(Images with pose keypoints)

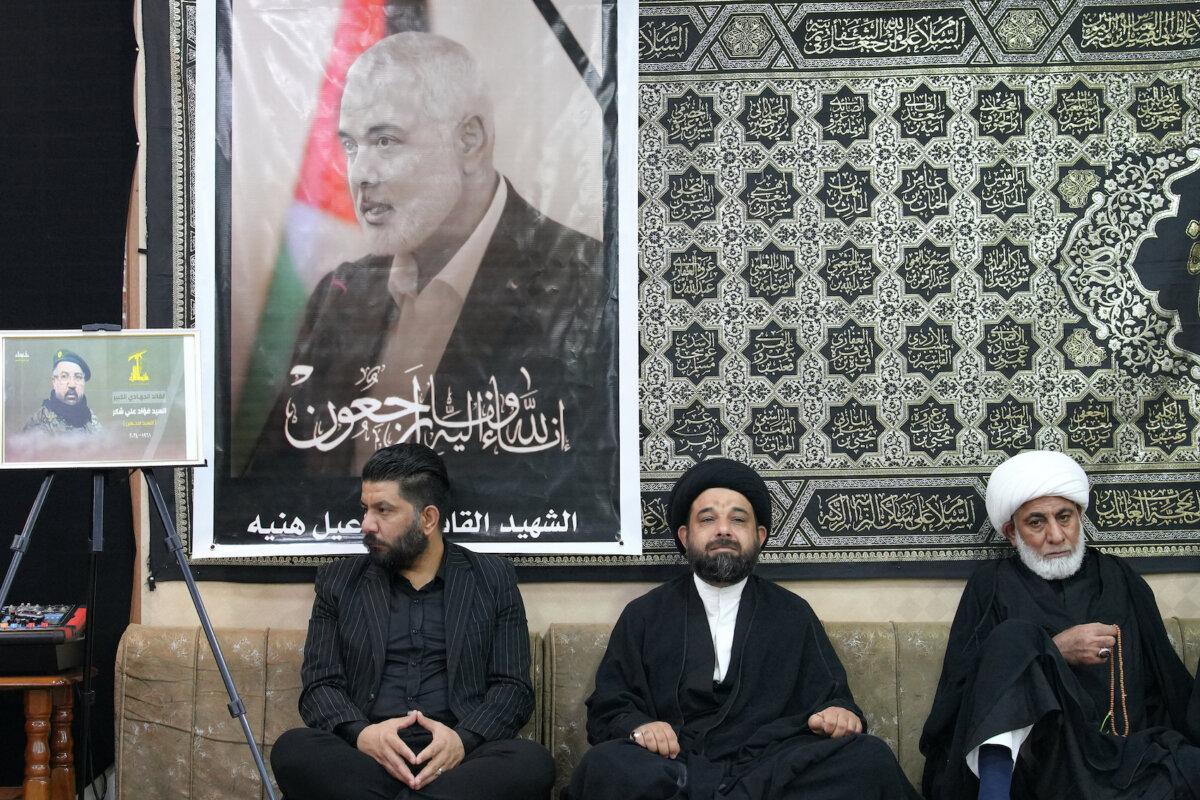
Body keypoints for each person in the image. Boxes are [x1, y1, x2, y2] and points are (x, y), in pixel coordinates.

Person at [243, 32, 618, 536]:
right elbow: (270, 494)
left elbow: (591, 502)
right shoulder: (340, 296)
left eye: (386, 140)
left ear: (469, 141)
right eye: (351, 145)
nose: (360, 174)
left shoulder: (586, 285)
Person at [567, 458, 920, 800]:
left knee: (868, 758)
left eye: (738, 520)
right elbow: (609, 708)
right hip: (676, 768)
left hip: (770, 767)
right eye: (708, 519)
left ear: (759, 536)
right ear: (685, 535)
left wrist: (839, 715)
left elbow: (832, 698)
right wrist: (641, 726)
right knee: (605, 766)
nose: (723, 529)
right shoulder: (644, 614)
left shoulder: (792, 613)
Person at [270, 443, 554, 800]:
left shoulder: (492, 578)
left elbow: (512, 688)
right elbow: (320, 685)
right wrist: (363, 734)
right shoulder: (339, 581)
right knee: (295, 749)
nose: (366, 524)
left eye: (383, 510)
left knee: (532, 762)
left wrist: (461, 742)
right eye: (366, 509)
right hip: (368, 759)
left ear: (428, 519)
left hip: (458, 763)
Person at [920, 449, 1200, 799]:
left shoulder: (1118, 576)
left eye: (1064, 517)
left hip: (1119, 758)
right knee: (1013, 638)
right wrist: (1053, 651)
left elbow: (1166, 677)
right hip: (1038, 763)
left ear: (1080, 516)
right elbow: (963, 689)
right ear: (1012, 532)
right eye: (1036, 522)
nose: (1056, 535)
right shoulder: (992, 584)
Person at [23, 349, 102, 434]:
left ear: (84, 382)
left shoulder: (90, 417)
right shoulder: (40, 424)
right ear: (54, 381)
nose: (72, 384)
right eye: (64, 376)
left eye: (78, 377)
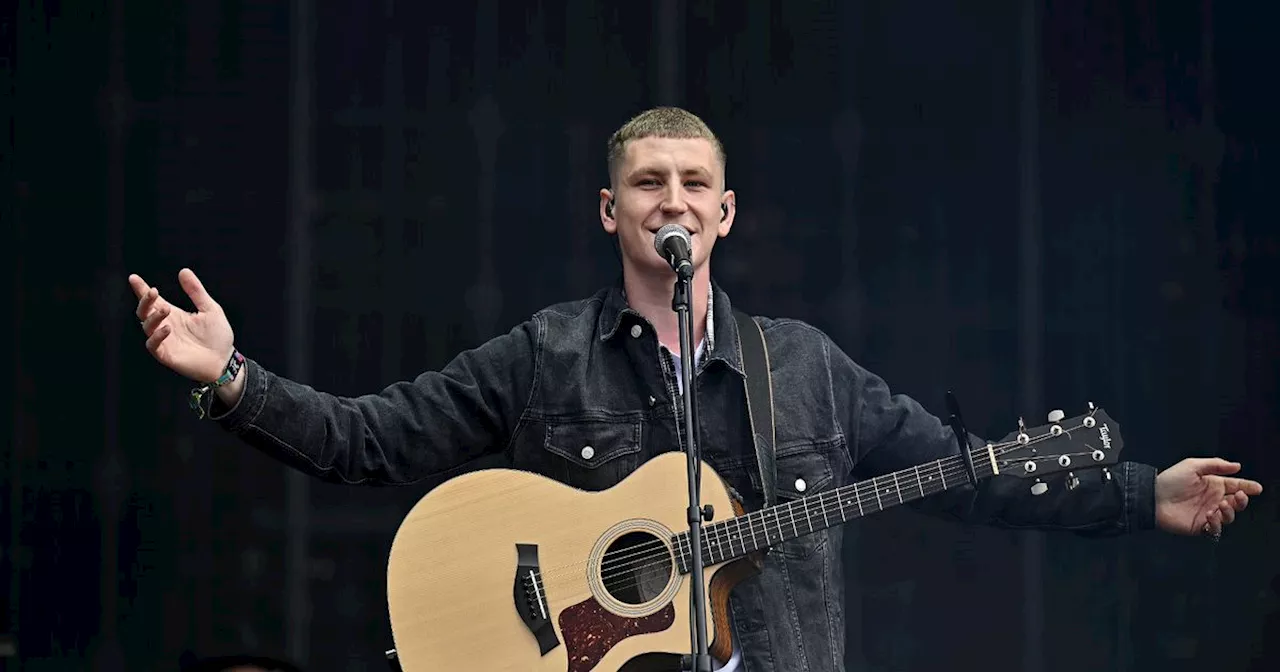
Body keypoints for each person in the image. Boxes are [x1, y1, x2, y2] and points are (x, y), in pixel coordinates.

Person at [129, 107, 1262, 672]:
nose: (670, 199)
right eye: (646, 183)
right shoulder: (542, 353)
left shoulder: (804, 368)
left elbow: (964, 480)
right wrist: (229, 374)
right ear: (609, 211)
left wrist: (1133, 494)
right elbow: (363, 440)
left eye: (693, 184)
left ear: (722, 213)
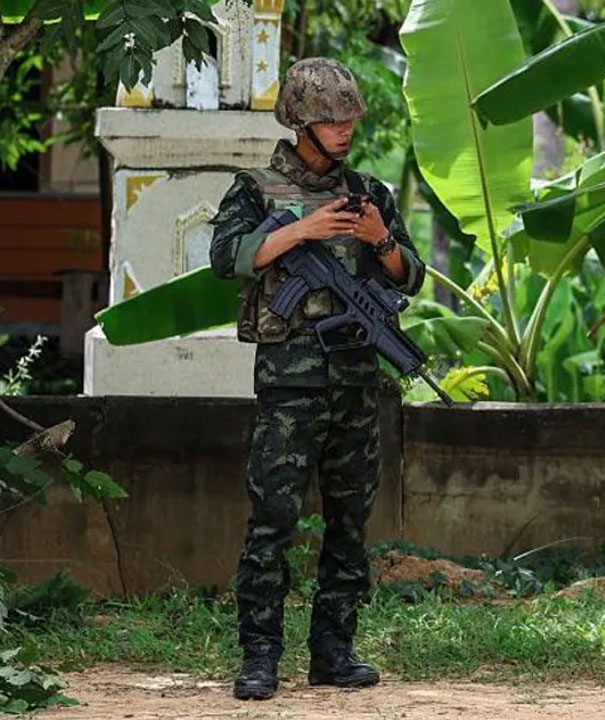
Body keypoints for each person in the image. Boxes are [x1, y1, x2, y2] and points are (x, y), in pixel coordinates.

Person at [208, 57, 426, 701]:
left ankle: (334, 650)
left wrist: (382, 240)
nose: (344, 130)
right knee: (273, 517)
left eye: (350, 118)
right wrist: (301, 231)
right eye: (332, 119)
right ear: (300, 121)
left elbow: (408, 276)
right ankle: (260, 656)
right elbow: (227, 259)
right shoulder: (255, 188)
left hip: (357, 384)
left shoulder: (371, 195)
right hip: (290, 383)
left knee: (349, 520)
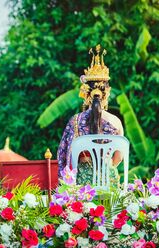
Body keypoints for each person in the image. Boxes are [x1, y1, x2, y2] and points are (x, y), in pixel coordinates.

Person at [58, 44, 124, 186]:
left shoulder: (75, 121)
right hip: (109, 180)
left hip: (82, 183)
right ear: (107, 94)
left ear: (86, 94)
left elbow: (63, 156)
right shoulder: (116, 122)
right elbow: (119, 157)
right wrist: (105, 168)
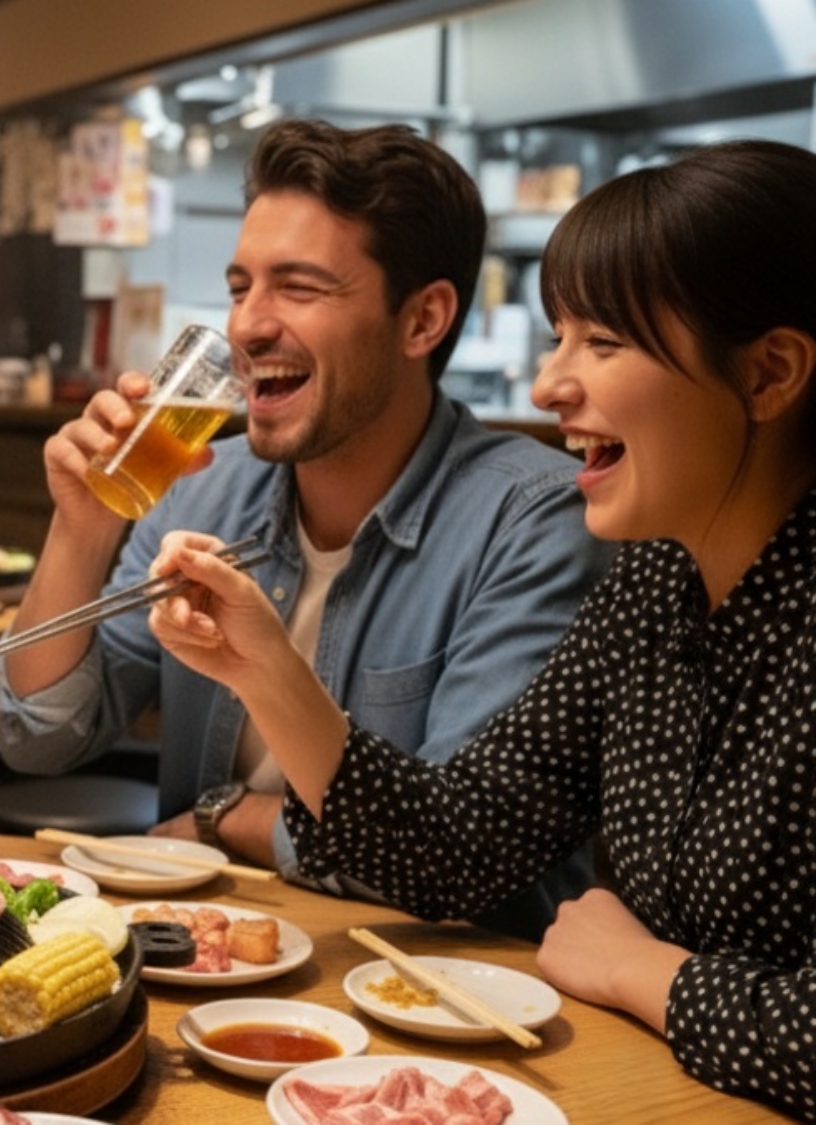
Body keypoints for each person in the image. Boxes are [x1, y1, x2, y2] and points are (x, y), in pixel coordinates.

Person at [145, 138, 816, 1119]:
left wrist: (645, 973)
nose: (548, 387)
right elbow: (461, 845)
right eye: (556, 336)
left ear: (769, 373)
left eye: (601, 342)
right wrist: (266, 673)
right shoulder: (651, 590)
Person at [0, 118, 610, 939]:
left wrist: (227, 818)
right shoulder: (199, 490)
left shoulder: (530, 521)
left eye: (299, 286)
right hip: (206, 960)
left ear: (423, 320)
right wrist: (80, 530)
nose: (248, 325)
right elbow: (38, 738)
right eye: (240, 285)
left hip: (424, 994)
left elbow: (461, 857)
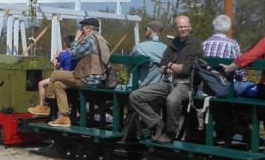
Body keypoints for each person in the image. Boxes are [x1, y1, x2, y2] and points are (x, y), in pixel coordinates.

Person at [128, 15, 204, 144]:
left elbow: (186, 69)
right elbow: (162, 66)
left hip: (187, 84)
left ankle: (170, 132)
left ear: (190, 27)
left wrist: (169, 66)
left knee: (172, 99)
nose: (183, 29)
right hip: (168, 82)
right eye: (180, 27)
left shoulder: (196, 45)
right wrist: (170, 67)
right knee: (135, 96)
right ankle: (158, 123)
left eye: (185, 26)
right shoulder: (173, 43)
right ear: (176, 28)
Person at [46, 17, 111, 127]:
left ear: (89, 28)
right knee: (58, 85)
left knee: (55, 74)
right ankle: (64, 117)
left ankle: (47, 105)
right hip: (98, 79)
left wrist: (76, 39)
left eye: (82, 27)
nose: (81, 30)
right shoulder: (103, 41)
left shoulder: (90, 40)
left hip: (87, 79)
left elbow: (74, 54)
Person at [28, 35, 76, 116]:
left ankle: (43, 105)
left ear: (65, 44)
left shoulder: (64, 55)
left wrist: (54, 59)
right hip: (73, 76)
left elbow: (57, 66)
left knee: (41, 83)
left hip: (63, 77)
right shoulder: (76, 54)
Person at [130, 20, 167, 87]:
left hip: (142, 89)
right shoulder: (166, 49)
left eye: (145, 29)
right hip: (161, 89)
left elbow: (129, 64)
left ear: (149, 30)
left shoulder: (139, 47)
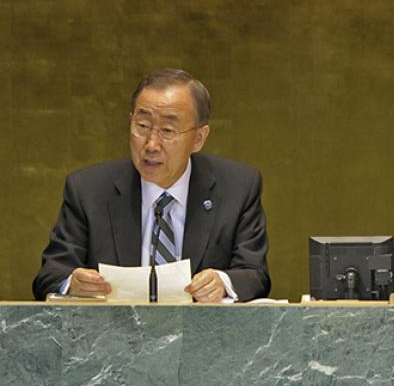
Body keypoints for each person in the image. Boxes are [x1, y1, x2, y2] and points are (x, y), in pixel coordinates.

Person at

Exercise objective: The images are to be left out while the entries are written out exactly.

Exercise result:
Body keypoints for each person in the image. Boxes are [x1, y1, x2, y2] and points are (x, y), in pixel coordinates.

Person at [243, 32, 618, 536]:
right elbow: (270, 494)
left elbow: (591, 502)
right shoulder: (340, 296)
left eye: (386, 140)
left ear: (469, 141)
right eye: (351, 145)
nose: (360, 174)
left shoulder: (586, 285)
Person at [567, 458, 920, 800]:
left knee: (868, 758)
left eye: (738, 520)
right elbow: (609, 708)
right hip: (676, 768)
left hip: (770, 767)
right eye: (708, 519)
left ear: (759, 536)
right ear: (685, 535)
left wrist: (839, 715)
left elbow: (832, 698)
right wrist: (641, 726)
right knee: (605, 766)
nose: (723, 529)
right shoulder: (644, 614)
left shoulder: (792, 613)
Person at [270, 443, 554, 800]:
left shoulder: (492, 578)
left elbow: (512, 688)
right elbow: (320, 685)
right wrist: (363, 734)
right shoulder: (339, 581)
right knee: (295, 749)
nose: (366, 524)
left eye: (383, 510)
left knee: (532, 762)
left wrist: (461, 742)
right eye: (366, 509)
right hip: (368, 759)
left ear: (428, 519)
left hip: (458, 763)
Person at [920, 449, 1200, 799]:
left shoulder: (1118, 576)
left eye: (1064, 517)
left hip: (1119, 758)
right knee: (1013, 638)
right wrist: (1053, 651)
left elbow: (1166, 677)
right hip: (1038, 763)
left ear: (1080, 516)
right elbow: (963, 689)
right ear: (1012, 532)
right eye: (1036, 522)
nose: (1056, 535)
right shoulder: (992, 584)
Person at [23, 349, 102, 434]:
left ear: (84, 382)
left shoulder: (90, 417)
right shoulder: (40, 424)
right ear: (54, 381)
nose: (72, 384)
right eye: (64, 376)
left eye: (78, 377)
Body keypoints for each person in the image. Boxes are [x1, y1, x2, y2] and points are (x, y), in pixel coordinates.

Person at [129, 107, 1262, 672]:
nose: (670, 199)
right eye: (646, 183)
right shoulder: (542, 353)
left shoulder: (804, 368)
left elbow: (964, 480)
right wrist: (229, 374)
right ear: (609, 211)
left wrist: (1133, 494)
right elbow: (363, 440)
left eye: (693, 184)
left ear: (722, 213)
Body keypoints for each person in the image. Boxes are [x1, y1, x2, y2] and points are (x, y), in pixel coordinates.

Person at [208, 57, 426, 701]:
left ankle: (334, 650)
left wrist: (382, 240)
nose: (344, 130)
right knee: (273, 517)
left eye: (350, 118)
right wrist: (301, 231)
right eye: (332, 119)
right ear: (300, 121)
left elbow: (408, 276)
right ankle: (260, 656)
right elbow: (227, 259)
right shoulder: (255, 188)
left hip: (357, 384)
left shoulder: (371, 195)
right hip: (290, 383)
left knee: (349, 520)
Body keypoints for each person in the image. Boxes are [x1, y1, x2, y2] and points are (x, y), in pixel coordinates.

Person at [58, 44, 124, 186]:
left shoulder: (75, 121)
right hip: (109, 180)
left hip: (82, 183)
right ear: (107, 94)
left ear: (86, 94)
left elbow: (63, 156)
right shoulder: (116, 122)
right elbow: (119, 157)
right wrist: (105, 168)
Body keypoints for each person in the image. Boxes are [x1, y1, x2, y2] and points are (x, y), in pixel coordinates.

Person at [145, 138, 816, 1119]:
left wrist: (645, 973)
nose: (548, 387)
right elbow: (461, 845)
right eye: (556, 336)
left ear: (769, 373)
left eye: (601, 342)
right wrist: (266, 673)
right shoulder: (651, 590)
Person at [0, 118, 610, 939]:
left wrist: (227, 818)
right shoulder: (199, 490)
left shoulder: (530, 521)
left eye: (299, 286)
right hip: (206, 960)
left ear: (423, 320)
right wrist: (80, 530)
nose: (248, 325)
right elbow: (38, 738)
right eye: (240, 285)
left hip: (424, 994)
left elbow: (461, 857)
Body keypoints for each person in the image. Boxes are [x1, y1, x2, y2] and points are (x, y), in pixel coordinates.

Person at [128, 15, 204, 144]:
left elbow: (186, 69)
right elbow: (162, 66)
left hip: (187, 84)
left ankle: (170, 132)
left ear: (190, 27)
left wrist: (169, 66)
left knee: (172, 99)
nose: (183, 29)
right hip: (168, 82)
right eye: (180, 27)
left shoulder: (196, 45)
right wrist: (170, 67)
right knee: (135, 96)
right ankle: (158, 123)
left eye: (185, 26)
right shoulder: (173, 43)
right ear: (176, 28)
Person at [46, 17, 111, 127]:
left ear: (89, 28)
right knee: (58, 85)
left knee: (55, 74)
right ankle: (64, 117)
left ankle: (47, 105)
right hip: (98, 79)
left wrist: (76, 39)
left eye: (82, 27)
nose: (81, 30)
right shoulder: (103, 41)
left shoulder: (90, 40)
left hip: (87, 79)
left elbow: (74, 54)
Person at [28, 35, 76, 116]:
left ankle: (43, 105)
left ear: (65, 44)
left shoulder: (64, 55)
left wrist: (54, 59)
right hip: (73, 76)
left elbow: (57, 66)
left knee: (41, 83)
left hip: (63, 77)
right shoulder: (76, 54)
Person at [130, 20, 167, 87]:
left hip: (142, 89)
right shoulder: (166, 49)
left eye: (145, 29)
right hip: (161, 89)
left elbow: (129, 64)
left ear: (149, 30)
left shoulder: (139, 47)
Body keypoints for each person in the image. Boxes are [x1, y1, x2, y2] and points are (x, y), in pixel coordinates.

Person at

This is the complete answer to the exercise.